Stokes' Theorem for Line Integrals on Closed Curves: A Problem Solution

[bigevil]

Homework Statement

Please help me to check whether I did the right working for this problem. Thanks. The numerical answer is correct but I'm not very sure if the working is correct also.

Find $$\int y dx + z dy + x dz$$ over the closed curve C which is the intersection of the surfaces whose equations are $$x + y = 2$$ and $$x^2 + y^2 + z^2 = 2(x+y)$$

The Attempt at a Solution

First, I note that the integral required is the line integral for F . dr where F = (y, z, x). Since the curve is closed, we can apply Stokes' theorem. By Stokes' theorem $$\int F . dr = \iint (curl F) \cdot \b{n} dA$$.

Curl F = (-1,-1,-1) after applying the cross product.

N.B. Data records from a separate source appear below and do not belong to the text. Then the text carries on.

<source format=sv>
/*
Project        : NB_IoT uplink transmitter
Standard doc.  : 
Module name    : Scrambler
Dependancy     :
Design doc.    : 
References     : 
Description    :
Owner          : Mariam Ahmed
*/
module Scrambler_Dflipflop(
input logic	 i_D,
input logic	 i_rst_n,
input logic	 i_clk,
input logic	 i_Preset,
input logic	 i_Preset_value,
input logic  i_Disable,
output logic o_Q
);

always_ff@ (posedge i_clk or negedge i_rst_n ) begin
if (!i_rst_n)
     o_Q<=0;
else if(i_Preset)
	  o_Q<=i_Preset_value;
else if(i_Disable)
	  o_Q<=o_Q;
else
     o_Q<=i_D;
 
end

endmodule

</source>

Then I sketch the surfaces on the x-y axis and pick out the normal vector $$n = \frac{1}{\sqrt{2}}(\b{i} + \b{j})$$. Also $$\iint dA = \pi r^2$$. Then the answer for the line integral is $$-2\sqrt{2}\pi$$

 

[HallsofIvy]

What surface, exactly, are you integrating over? You are told that the curve is the intersection of two surfaces. To use Stoke's theorem, you must integrate over the entire surface: both of the given surfaces.

 

[Dick]

It looks like bigevil is integrating over the plane. You don't have to integrate over both surfaces. Either one should give you the same answer. I'm a little confused at you deduced the radius of the circle. But other than that, it's fine.

 

[bigevil]

Sorry Halls, the closed curve is the intersection of the two equations. That curve is closed and the surface it covers is a circle (of radius sqrt(2) I think) then I'm integrating over the plane.

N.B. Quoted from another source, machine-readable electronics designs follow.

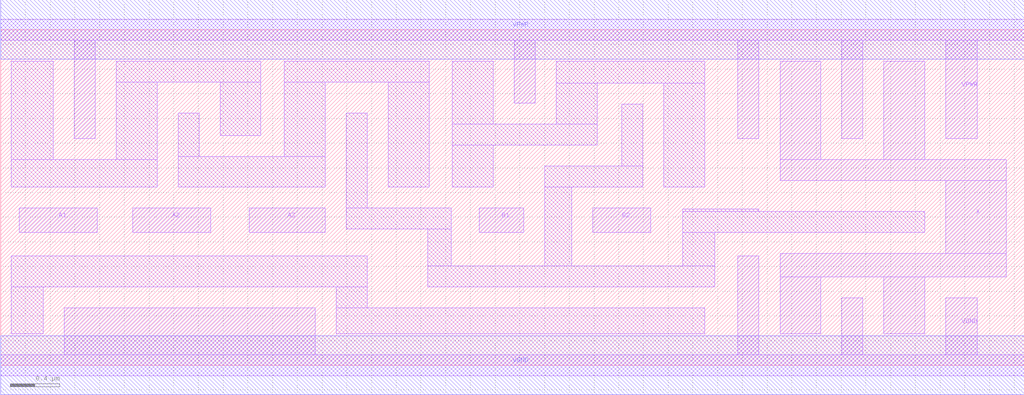
<source format=lef>
# Copyright 2020 The SkyWater PDK Authors
#
# Licensed under the Apache License, Version 2.0 (the "License");
# you may not use this file except in compliance with the License.
# You may obtain a copy of the License at
#
#     https://www.apache.org/licenses/LICENSE-2.0
#
# Unless required by applicable law or agreed to in writing, software
# distributed under the License is distributed on an "AS IS" BASIS,
# WITHOUT WARRANTIES OR CONDITIONS OF ANY KIND, either express or implied.
# See the License for the specific language governing permissions and
# limitations under the License.
#
# SPDX-License-Identifier: Apache-2.0

VERSION 5.5 ;
NAMESCASESENSITIVE ON ;
BUSBITCHARS "[]" ;
DIVIDERCHAR "/" ;
MACRO sky130_fd_sc_hd__o32a_4
  CLASS CORE ;
  SOURCE USER ;
  ORIGIN  0.000000  0.000000 ;
  SIZE  8.280000 BY  2.720000 ;
  SYMMETRY X Y R90 ;
  SITE unithd ;
  PIN A1
    ANTENNAGATEAREA  0.495000 ;
    DIRECTION INPUT ;
    USE SIGNAL ;
    PORT
      LAYER li1 ;
        RECT 0.150000 1.075000 0.780000 1.275000 ;
    END
  END A1
  PIN A2
    ANTENNAGATEAREA  0.495000 ;
    DIRECTION INPUT ;
    USE SIGNAL ;
    PORT
      LAYER li1 ;
        RECT 1.070000 1.075000 1.700000 1.275000 ;
    END
  END A2
  PIN A3
    ANTENNAGATEAREA  0.495000 ;
    DIRECTION INPUT ;
    USE SIGNAL ;
    PORT
      LAYER li1 ;
        RECT 2.010000 1.075000 2.625000 1.275000 ;
    END
  END A3
  PIN B1
    ANTENNAGATEAREA  0.495000 ;
    DIRECTION INPUT ;
    USE SIGNAL ;
    PORT
      LAYER li1 ;
        RECT 3.870000 1.075000 4.230000 1.275000 ;
    END
  END B1
  PIN B2
    ANTENNAGATEAREA  0.495000 ;
    DIRECTION INPUT ;
    USE SIGNAL ;
    PORT
      LAYER li1 ;
        RECT 4.790000 1.075000 5.260000 1.275000 ;
    END
  END B2
  PIN X
    ANTENNADIFFAREA  0.891000 ;
    DIRECTION OUTPUT ;
    USE SIGNAL ;
    PORT
      LAYER li1 ;
        RECT 6.305000 0.255000 6.635000 0.715000 ;
        RECT 6.305000 0.715000 8.135000 0.905000 ;
        RECT 6.305000 1.495000 8.135000 1.665000 ;
        RECT 6.305000 1.665000 6.635000 2.465000 ;
        RECT 7.145000 0.255000 7.475000 0.715000 ;
        RECT 7.145000 1.665000 7.475000 2.465000 ;
        RECT 7.645000 0.905000 8.135000 1.495000 ;
    END
  END X
  PIN VGND
    DIRECTION INOUT ;
    SHAPE ABUTMENT ;
    USE GROUND ;
    PORT
      LAYER li1 ;
        RECT 0.000000 -0.085000 8.280000 0.085000 ;
        RECT 0.515000  0.085000 2.545000 0.465000 ;
        RECT 5.965000  0.085000 6.135000 0.885000 ;
        RECT 6.805000  0.085000 6.975000 0.545000 ;
        RECT 7.645000  0.085000 7.900000 0.545000 ;
    END
    PORT
      LAYER met1 ;
        RECT 0.000000 -0.240000 8.280000 0.240000 ;
    END
  END VGND
  PIN VPWR
    DIRECTION INOUT ;
    SHAPE ABUTMENT ;
    USE POWER ;
    PORT
      LAYER li1 ;
        RECT 0.000000 2.635000 8.280000 2.805000 ;
        RECT 0.595000 1.835000 0.765000 2.635000 ;
        RECT 4.155000 2.125000 4.325000 2.635000 ;
        RECT 5.965000 1.835000 6.135000 2.635000 ;
        RECT 6.805000 1.835000 6.975000 2.635000 ;
        RECT 7.645000 1.835000 7.900000 2.635000 ;
    END
    PORT
      LAYER met1 ;
        RECT 0.000000 2.480000 8.280000 2.960000 ;
    END
  END VPWR
  OBS
    LAYER li1 ;
      RECT 0.085000 0.255000 0.345000 0.635000 ;
      RECT 0.085000 0.635000 2.965000 0.885000 ;
      RECT 0.085000 1.445000 1.265000 1.665000 ;
      RECT 0.085000 1.665000 0.425000 2.465000 ;
      RECT 0.935000 1.665000 1.265000 2.295000 ;
      RECT 0.935000 2.295000 2.105000 2.465000 ;
      RECT 1.435000 1.445000 2.625000 1.690000 ;
      RECT 1.435000 1.690000 1.605000 2.045000 ;
      RECT 1.775000 1.860000 2.105000 2.295000 ;
      RECT 2.295000 1.690000 2.625000 2.295000 ;
      RECT 2.295000 2.295000 3.465000 2.465000 ;
      RECT 2.715000 0.255000 5.695000 0.465000 ;
      RECT 2.715000 0.465000 2.965000 0.635000 ;
      RECT 2.795000 1.105000 3.645000 1.275000 ;
      RECT 2.795000 1.275000 2.965000 2.045000 ;
      RECT 3.135000 1.445000 3.465000 2.295000 ;
      RECT 3.455000 0.635000 5.775000 0.805000 ;
      RECT 3.455000 0.805000 3.645000 1.105000 ;
      RECT 3.655000 1.445000 3.985000 1.785000 ;
      RECT 3.655000 1.785000 4.825000 1.955000 ;
      RECT 3.655000 1.955000 3.985000 2.465000 ;
      RECT 4.400000 0.805000 4.620000 1.445000 ;
      RECT 4.400000 1.445000 5.195000 1.615000 ;
      RECT 4.495000 1.955000 4.825000 2.285000 ;
      RECT 4.495000 2.285000 5.695000 2.465000 ;
      RECT 5.025000 1.615000 5.195000 2.115000 ;
      RECT 5.365000 1.445000 5.695000 2.285000 ;
      RECT 5.520000 0.805000 5.775000 1.075000 ;
      RECT 5.520000 1.075000 7.475000 1.245000 ;
      RECT 5.520000 1.245000 6.135000 1.265000 ;
  END
END sky130_fd_sc_hd__o32a_4

</source>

I don't know how to describe it, but I deduced by imagining that the line slices the sphere given. (I drew the whole thing in the x-y plane, ie looking from the 'top' down.) The plane (y + x = 2) runs through the centre of the sphere. I got radius sqrt 2 for the radius of the closed surface.

Thanx Dick and Halls.

 

[Dick]

Yes, exactly. The plane cuts through the center of a sphere with radius sqrt(2). You can use Stokes over that surface. As you did so well.